No metric anchors detected.

"As AI agents become widely deployed as online services, users often rely on an agent developer's claim about how safety is enforced, which introduces a threat where safety measures are falsely advertised."

Human Feedback Details

  • Uses human feedback: Yes
  • Feedback types: Red Team
  • Rater population: Not reported
  • Expertise required: Math, Coding

Evaluation Details

  • Evaluation modes: Automatic Metrics
  • Agentic eval: None
  • Quality controls: Not reported
  • Evidence quality: Moderate
  • Use this page as: Secondary protocol comparison source

Protocol And Measurement Signals

Benchmarks / Datasets

No benchmark or dataset names were extracted from the available abstract.

Reported Metrics

No metric terms were extracted from the available abstract.

Research Brief

Metadata summary

As AI agents become widely deployed as online services, users often rely on an agent developer's claim about how safety is enforced, which introduces a threat where safety measures are falsely advertised.
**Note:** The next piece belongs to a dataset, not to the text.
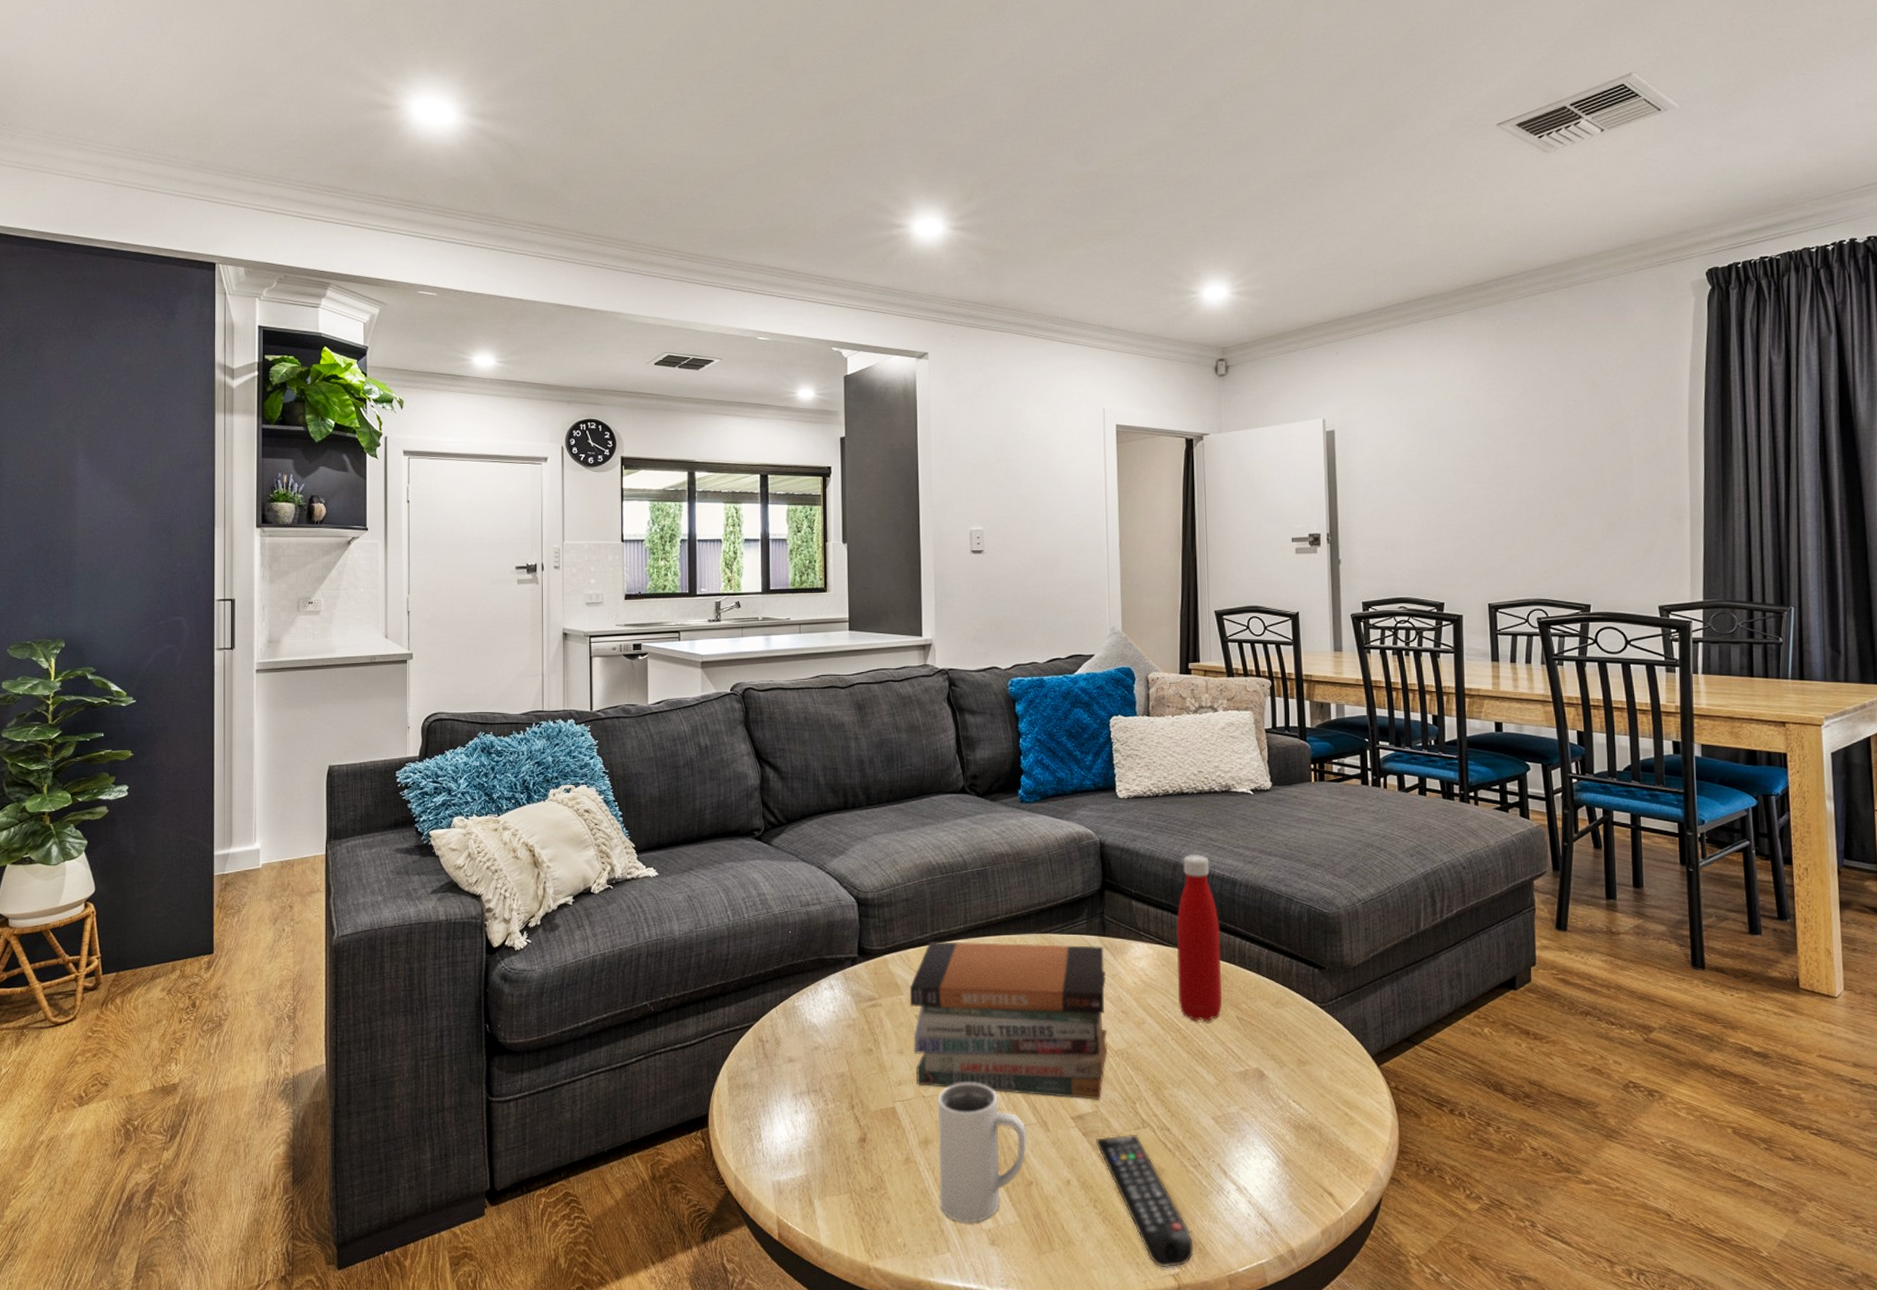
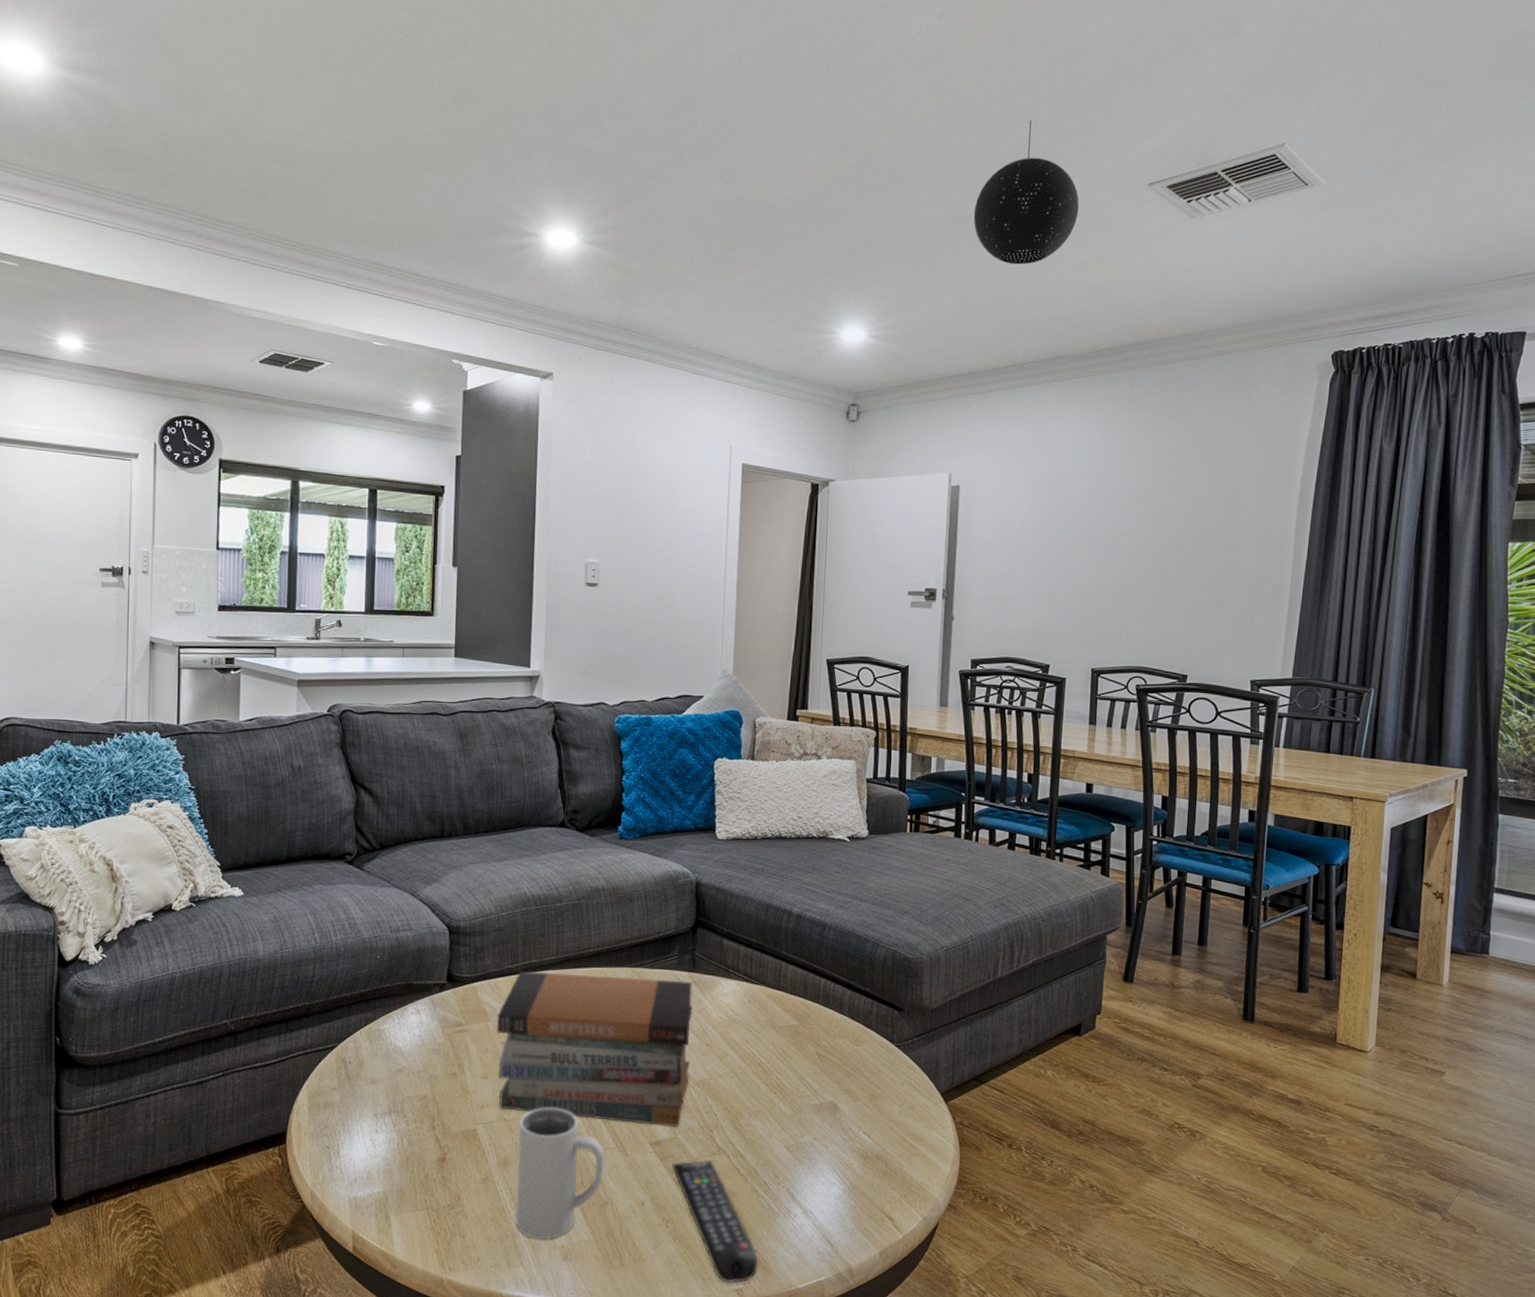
bottle: present [1176,854,1222,1022] -> none [761,896,808,1057]
pendant light: none [1324,76,1429,213] -> present [973,120,1079,265]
Based on abstract + metadata only. Check the source paper before making high-confidence protocol decisions.

Key Takeaways

  • As AI agents become widely deployed as online services, users often rely on an agent developer's claim about how safety is enforced, which introduces a threat where safety measures are falsely advertised.
  • To address the threat, we propose proof-of-guardrail, a system that enables developers to provide cryptographic proof that a response is generated after a specific open-source guardrail.
  • To generate proof, the developer runs the agent and guardrail inside a Trusted Execution Environment (TEE), which produces a TEE-signed attestation of guardrail code execution verifiable by any user offline.

Researcher Actions

  • Compare this paper against nearby papers in the same arXiv category before using it for protocol decisions.
  • Validate inferred eval signals (Simulation environment) against the full paper.
  • Use related-paper links to find stronger protocol-specific references.

Caveats

  • Generated from abstract + metadata only; no PDF parsing.
  • Signals below are heuristic and may miss details reported outside the abstract.

Recommended Queries

Research Summary

Contribution Summary

  • As AI agents become widely deployed as online services, users often rely on an agent developer's claim about how safety is enforced, which introduces a threat where safety measures are falsely advertised.
  • To address the threat, we propose proof-of-guardrail, a system that enables developers to provide cryptographic proof that a response is generated after a specific open-source guardrail.
  • To generate proof, the developer runs the agent and guardrail inside a Trusted Execution Environment (TEE), which produces a TEE-signed attestation of guardrail code execution verifiable by any user offline.

Why It Matters For Eval

  • As AI agents become widely deployed as online services, users often rely on an agent developer's claim about how safety is enforced, which introduces a threat where safety measures are falsely advertised.
  • To generate proof, the developer runs the agent and guardrail inside a Trusted Execution Environment (TEE), which produces a TEE-signed attestation of guardrail code execution verifiable by any user offline.

Researcher Checklist

  • Pass: Human feedback protocol is explicit

    Detected: Red Team

  • Pass: Evaluation mode is explicit

    Detected: Automatic Metrics

  • Gap: Quality control reporting appears

    No calibration/adjudication/IAA control explicitly detected.

  • Gap: Benchmark or dataset anchors are present

    No benchmark/dataset anchor extracted from abstract.

  • Gap: Metric reporting is present

    No metric terms extracted.

Related Papers

Papers are ranked by protocol overlap, extraction signal alignment, and semantic proximity.